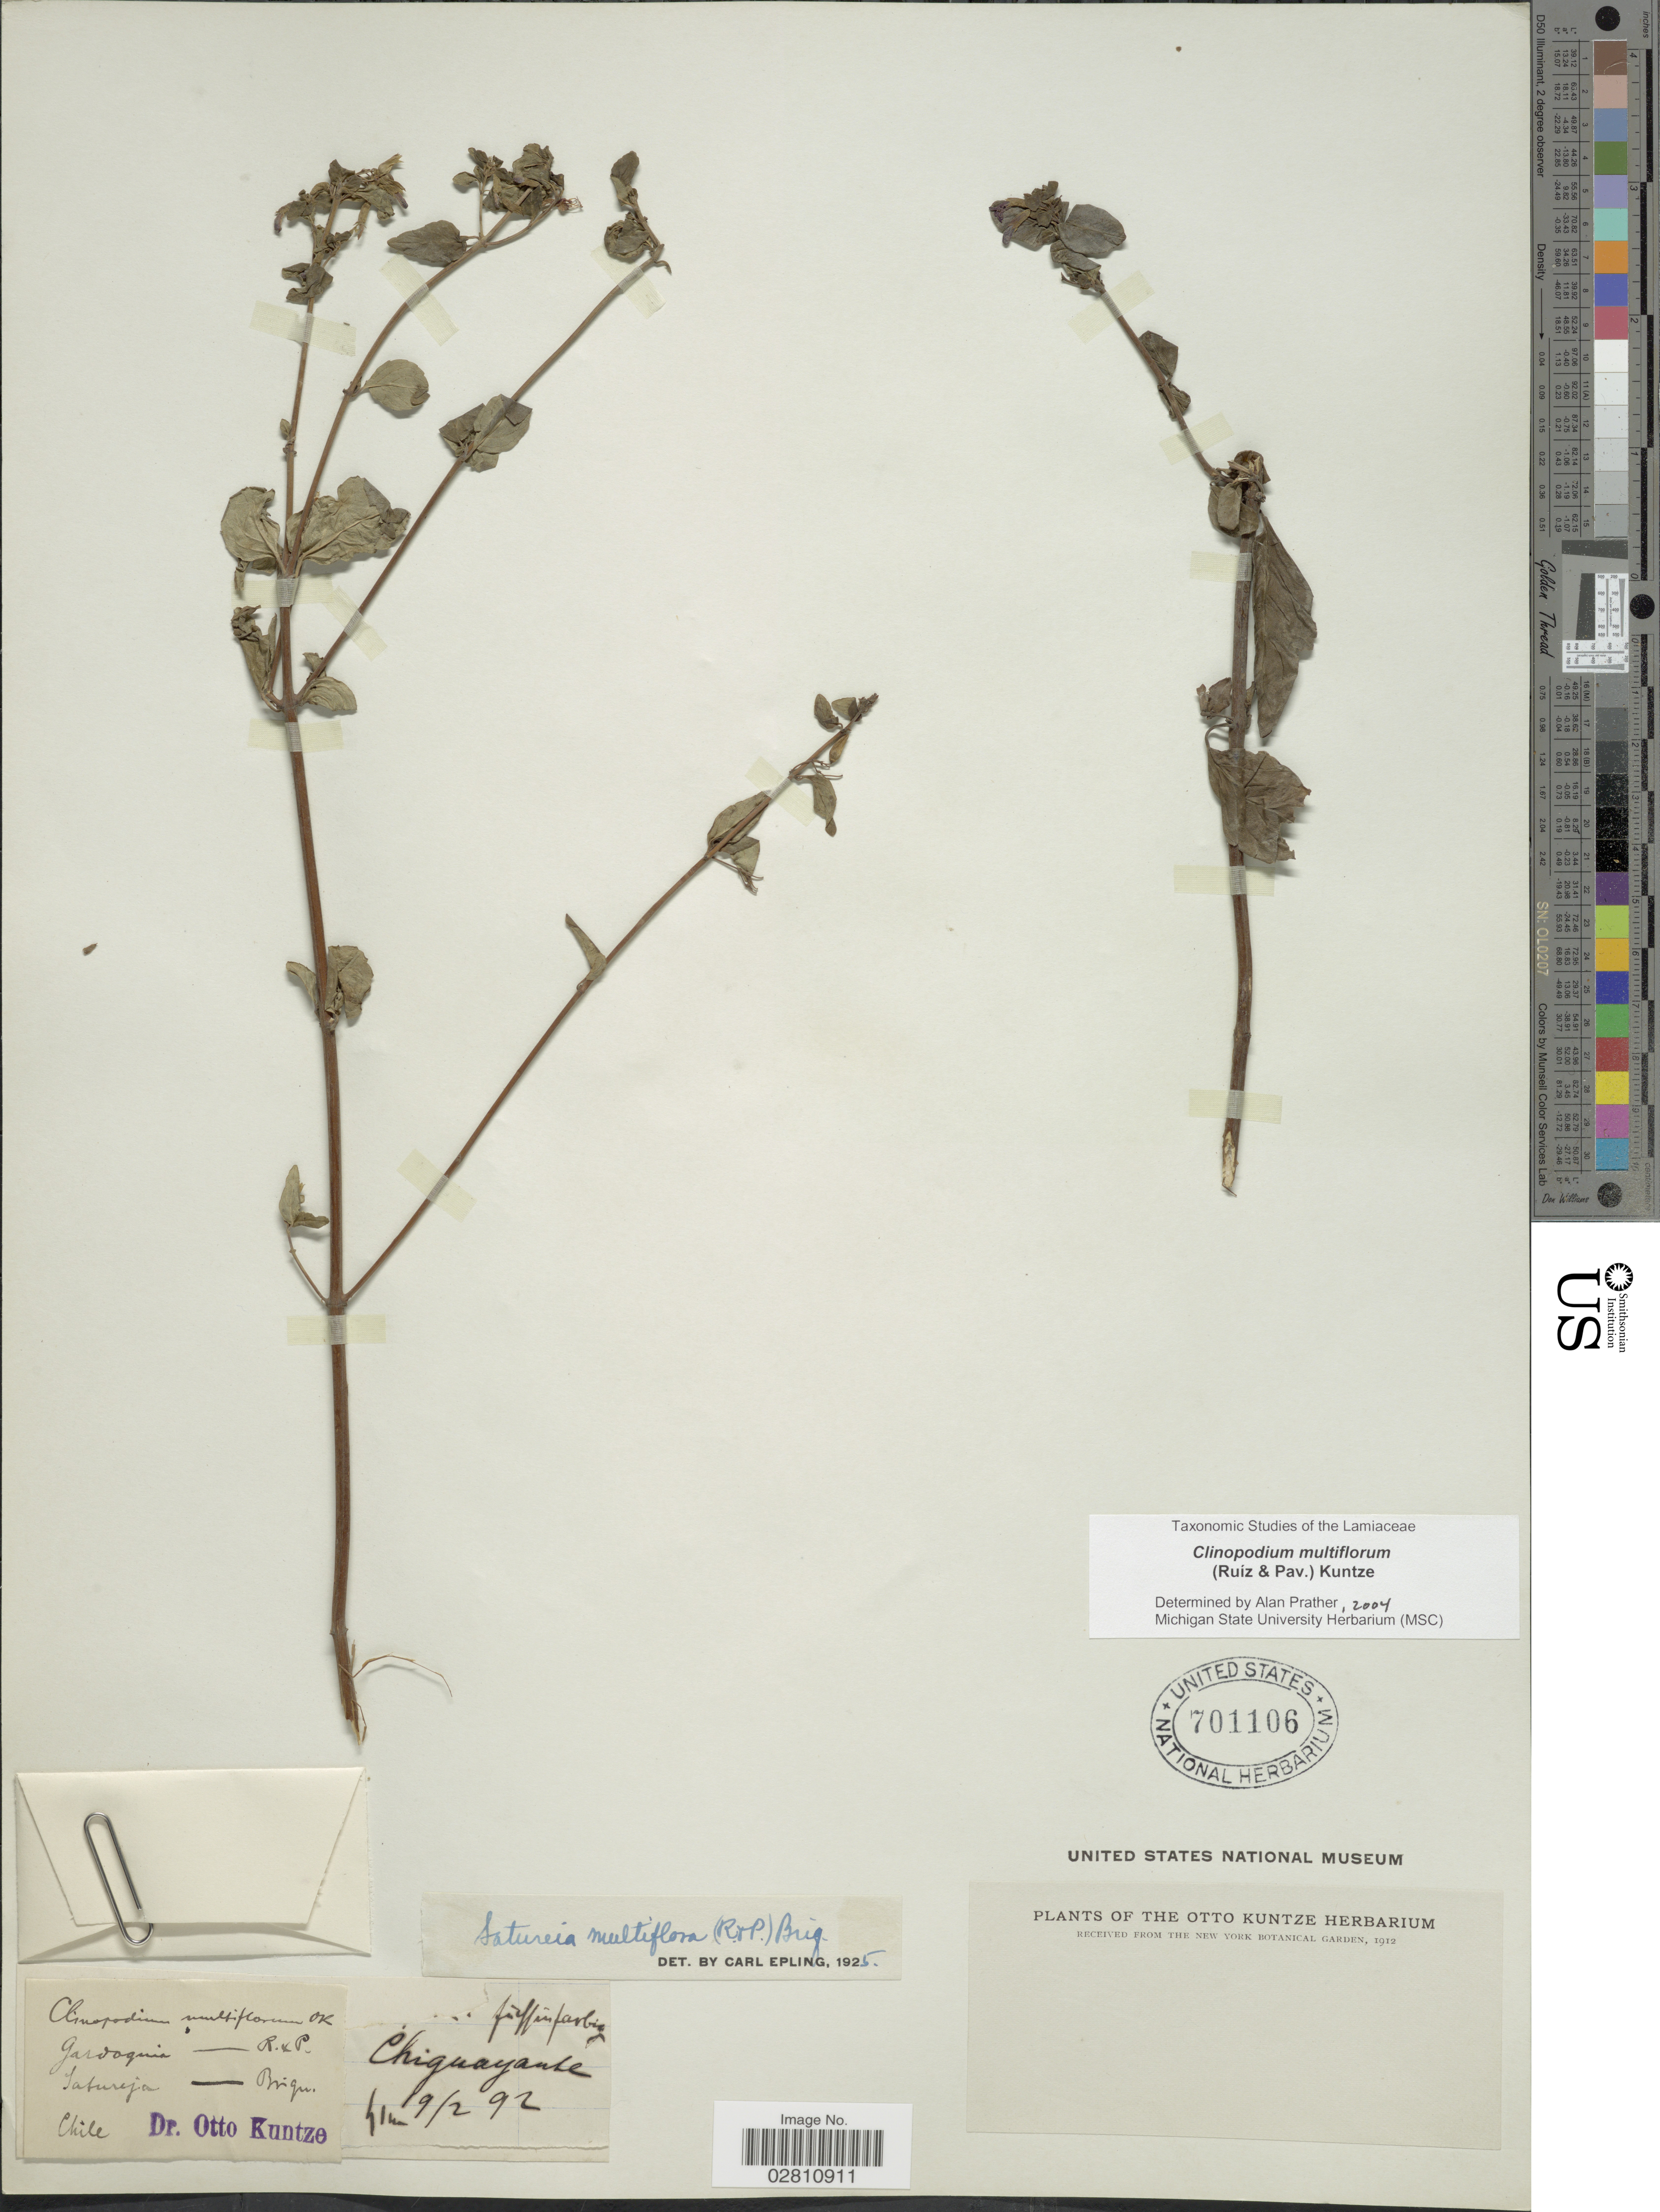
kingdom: Plantae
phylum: Tracheophyta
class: Magnoliopsida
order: Lamiales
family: Lamiaceae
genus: Clinopodium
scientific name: Clinopodium multiflorum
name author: (Ruiz & Pav.) Kuntze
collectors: C.E.O. Kuntze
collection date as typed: Transcribed d/m/y: 9/2/92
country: Chile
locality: Chiguayante.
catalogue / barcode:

========================================

◆ **Description of the task**
Please copy every line of the records above word for word, leaving out the pictures.

◆ **Written response**
kingdom: Plantae
phylum: Tracheophyta
class: Magnoliopsida
order: Lamiales
family: Lamiaceae
genus: Clinopodium
scientific name: Clinopodium multiflorum
name author: (Ruiz & Pav.) Kuntze
collectors: C.E.O. Kuntze
collection date as typed: Transcribed d/m/y: 9/2/92
country: Chile
locality: Chiguayante.
catalogue / barcode:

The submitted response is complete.